### Using the information
**1)** Rewrite the paragraph in the forum thread that begins "In that case and "not knowing" anything else" more briefly, keeping its main points.
**2)** Answer these questions from the forum thread:
(a) What does Askaboutmoney do with posts when someone's identity may have been compromised?
(b) According to the first post, how is Revenue currently behaving?
(c) How likely does 44brendan think it is that banks compare the register database against properties held as security?
**3)** Reproduce everything in the forum thread from "Under the circumstances, I" down to "it's the law.".

### Text segment
---*---

If you don't sort it out, this small worry that you have now will grow and grow. You can decide to do something about it. If you want to. And the numbers will be getting more and more freightening. Believe it or not Revenue are currently being very nice and will come to arrangements.


----------



## Brendan Burgess

Folks

Askaboutmoney has a strict privacy policy.  

Where someone's identity may have been compromised, we delete their posts. 

Under the circumstances, I would ask people to address the matters in this thread without referring to other threads.

Thanks


----------



## shesells

In that case and "not knowing" anything else, the best advice anyone on here can give is to go and speak to an accountant with a view to preparing a declaration to Revenue. The OP may not be able to afford to do this and to pay the penalties due, but I would contend that they cannot afford not to...oh and it's the law.


----------



## Favourite

Someone mentioned earlier that by registering with the PTRB this action would somehow inform the lender of the change of status of the property from owner occupied to rented. 

How is this the case?


----------



## 44brendan

Assumption is that the Banks are studiously exmining the PTRP data base to compare against properties held as security. Nothing is impossible, but I see this as being highly improbable!


----------



## Bronte

Favourite said:


> Someone mentioned earlier that by registering with the PTRB this action would somehow inform the lender of the change of status of the property from owner occupied to rented.
> 
> How is this the case?

---*---

### Extracted entries
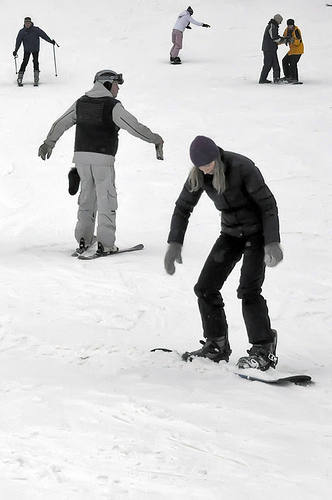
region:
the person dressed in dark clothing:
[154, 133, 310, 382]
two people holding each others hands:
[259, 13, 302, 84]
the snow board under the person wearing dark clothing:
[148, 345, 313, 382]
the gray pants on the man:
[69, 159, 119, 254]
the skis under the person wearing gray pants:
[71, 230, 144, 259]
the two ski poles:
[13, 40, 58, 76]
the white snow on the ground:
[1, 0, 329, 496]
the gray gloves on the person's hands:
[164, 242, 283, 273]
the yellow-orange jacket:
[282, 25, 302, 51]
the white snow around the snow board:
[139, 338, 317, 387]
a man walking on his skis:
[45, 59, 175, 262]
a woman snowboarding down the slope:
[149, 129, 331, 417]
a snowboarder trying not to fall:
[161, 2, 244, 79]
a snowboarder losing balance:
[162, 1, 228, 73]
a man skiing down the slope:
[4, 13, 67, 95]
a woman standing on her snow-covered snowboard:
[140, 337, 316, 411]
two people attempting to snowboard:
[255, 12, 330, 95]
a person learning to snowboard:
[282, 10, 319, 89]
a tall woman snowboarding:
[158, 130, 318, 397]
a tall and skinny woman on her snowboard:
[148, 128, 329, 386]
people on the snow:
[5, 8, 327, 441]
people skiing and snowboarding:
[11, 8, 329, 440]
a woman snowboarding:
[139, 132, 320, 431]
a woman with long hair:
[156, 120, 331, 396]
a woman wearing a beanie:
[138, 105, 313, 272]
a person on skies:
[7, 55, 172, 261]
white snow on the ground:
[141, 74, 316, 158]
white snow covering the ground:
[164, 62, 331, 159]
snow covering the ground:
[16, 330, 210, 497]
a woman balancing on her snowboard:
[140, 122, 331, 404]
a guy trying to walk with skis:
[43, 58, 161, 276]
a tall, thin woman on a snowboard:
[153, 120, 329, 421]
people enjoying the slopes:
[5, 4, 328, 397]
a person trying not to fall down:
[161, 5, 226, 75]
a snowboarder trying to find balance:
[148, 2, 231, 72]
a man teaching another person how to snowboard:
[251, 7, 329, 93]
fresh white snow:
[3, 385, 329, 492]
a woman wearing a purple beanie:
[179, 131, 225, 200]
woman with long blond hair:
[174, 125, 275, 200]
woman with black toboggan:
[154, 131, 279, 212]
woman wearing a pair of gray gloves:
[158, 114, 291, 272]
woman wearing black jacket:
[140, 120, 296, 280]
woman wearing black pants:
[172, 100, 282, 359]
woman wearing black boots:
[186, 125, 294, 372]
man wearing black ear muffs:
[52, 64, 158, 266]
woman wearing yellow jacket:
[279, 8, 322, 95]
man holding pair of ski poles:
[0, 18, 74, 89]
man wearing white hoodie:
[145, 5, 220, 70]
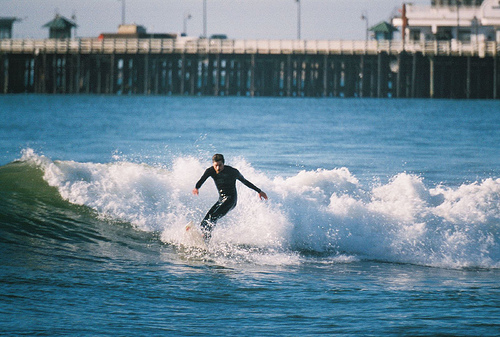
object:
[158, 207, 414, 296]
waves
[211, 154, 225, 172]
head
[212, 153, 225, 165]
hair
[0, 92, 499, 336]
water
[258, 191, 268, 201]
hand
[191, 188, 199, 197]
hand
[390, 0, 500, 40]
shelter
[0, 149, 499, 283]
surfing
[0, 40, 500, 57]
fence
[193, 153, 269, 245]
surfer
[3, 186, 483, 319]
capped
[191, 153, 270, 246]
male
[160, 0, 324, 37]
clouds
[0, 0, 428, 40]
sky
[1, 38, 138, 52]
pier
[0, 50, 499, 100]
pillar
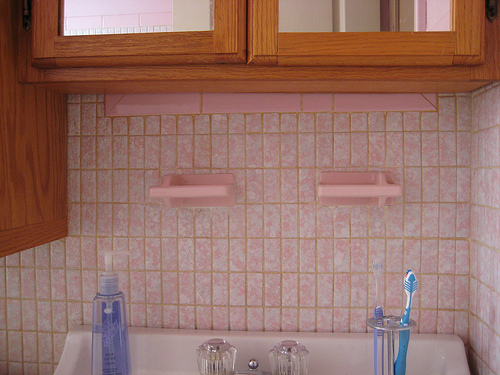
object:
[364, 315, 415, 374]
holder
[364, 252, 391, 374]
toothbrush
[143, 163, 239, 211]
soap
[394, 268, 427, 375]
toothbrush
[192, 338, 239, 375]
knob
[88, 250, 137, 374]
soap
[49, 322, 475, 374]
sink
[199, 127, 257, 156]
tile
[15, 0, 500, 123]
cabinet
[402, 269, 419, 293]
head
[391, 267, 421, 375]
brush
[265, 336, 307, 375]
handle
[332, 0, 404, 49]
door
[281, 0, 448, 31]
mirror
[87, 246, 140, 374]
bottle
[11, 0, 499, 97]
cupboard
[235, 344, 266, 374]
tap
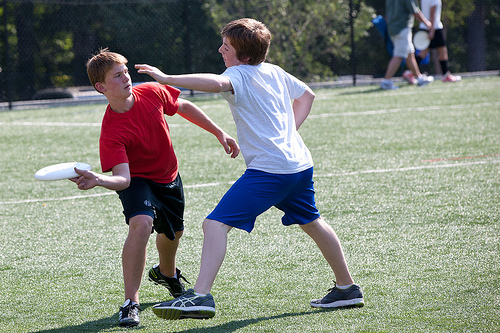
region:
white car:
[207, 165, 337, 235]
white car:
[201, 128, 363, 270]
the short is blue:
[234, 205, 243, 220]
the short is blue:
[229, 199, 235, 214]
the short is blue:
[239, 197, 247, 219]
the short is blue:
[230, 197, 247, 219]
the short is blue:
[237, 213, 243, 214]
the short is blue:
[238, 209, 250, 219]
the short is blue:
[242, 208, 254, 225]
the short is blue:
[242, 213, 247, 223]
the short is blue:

---*---

### Solved problems
**1)** With nothing else known, the best advice is to see an accountant about preparing a declaration to Revenue. The OP may not be able to afford that plus the penalties, but the poster argues they cannot afford not to, and it is the law.

**2)**
(a) It deletes them.
(b) Revenue is being very nice and will come to arrangements.
(c) Highly improbable.

**3)**
Under the circumstances, I would ask people to address the matters in this thread without referring to other threads.

Thanks


----------



## shesells

In that case and "not knowing" anything else, the best advice anyone on here can give is to go and speak to an accountant with a view to preparing a declaration to Revenue. The OP may not be able to afford to do this and to pay the penalties due, but I would contend that they cannot afford not to...oh and it's the law.